Questionado sobre o assunto, Micheleti afirmou à reportagem da Folha que nunca foi favorável à ampliação do expediente nos sábados além do que é estabelecido pela convenção coletiva da categoria. Mas garantiu que ''a prefeitura não será empecilho, caso patrões e empregados cheguem a um acordo.''
Nos últimos meses, a Acil e a prefeitura assumiram lados opostos sobre o tema que ganhou corpo com o início da campanha salarial dos comerciários em maio. Além da divergência quanto ao índice de reajuste, patrões e empregados também discordam sobre o número de sábados trabalhados. ''Aceitaremos duas vezes por mês desde que os empresários concordem com algumas cláusulas sociais'', disse José Lima do Nascimento, presidente do Sindicato dos Empregados no Comércio de Londrina. Entre outros itens, o sindicato reivindica vale-alimentação e abono para as mães com filhos doentes.
O Sindicato do Comércio Varejista de Londrina (Sincoval) que, teoricamente, deveria compartilhar o mesmo ponto de vista da Acil critica a entidade. Segundo o presidente do Sincoval, Uzier de Carvalho, a ''desobediência civil'' não é o melhor caminho para conquistar um objetivo. Ambas entidades lutam pela abertura das lojas todos os sábados do mês, mas utilizam armas diferentes. Enquanto a Acil enfrenta o Código de Posturas do Município, que autoriza o funcionamento do comércio apenas um sábado por mês depois do quinto dia útil, Carvalho disse que prefere um acordo através do diálogo. Mas, por enquanto, ele também não obteve sucesso. ''Há muito tempo, tentamos sensibilizar o poder público que demonstra má vontade sem argumentos plausíveis.

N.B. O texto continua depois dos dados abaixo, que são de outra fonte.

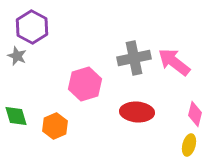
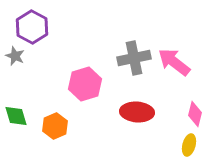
gray star: moved 2 px left
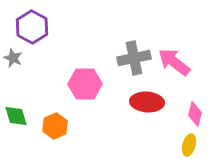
gray star: moved 2 px left, 2 px down
pink hexagon: rotated 16 degrees clockwise
red ellipse: moved 10 px right, 10 px up
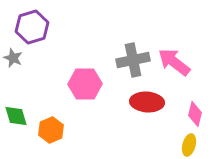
purple hexagon: rotated 16 degrees clockwise
gray cross: moved 1 px left, 2 px down
orange hexagon: moved 4 px left, 4 px down
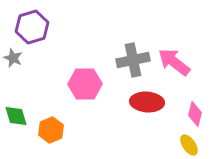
yellow ellipse: rotated 50 degrees counterclockwise
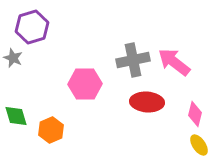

Todos ganhariam com a extensão do horário comercial, que atrairia cerca de três milhões de moradores da nossa microrregião'', alegou.
Mais cauteloso que seu antecessor, Rapcham disse que a Acil não incentiva o desrespeito à lei e apenas os comerciantes que conseguiram liminares na Justiça podem abrir seus estabelecimentos em datas proibidas pelo Código de Posturas. ''Muitos estão optando por essa estratégia, que também é viabilizada pela entidade. No entanto, até mesmo quem não possui esse instrumento arrisca ser multado porque o faturamento compensa'', garantiu.
A Acil está anunciando nos veículos de comunicação que hoje as lojas do Centro estarão abertas, mas o secretário municipal de Fazenda, Wilson Sella, avisou que vai notificar aqueles que desrespeitarem a lei. Em caso de reincidência a multa dobra e na terceira notificação o comerciante pode perder seu alvará.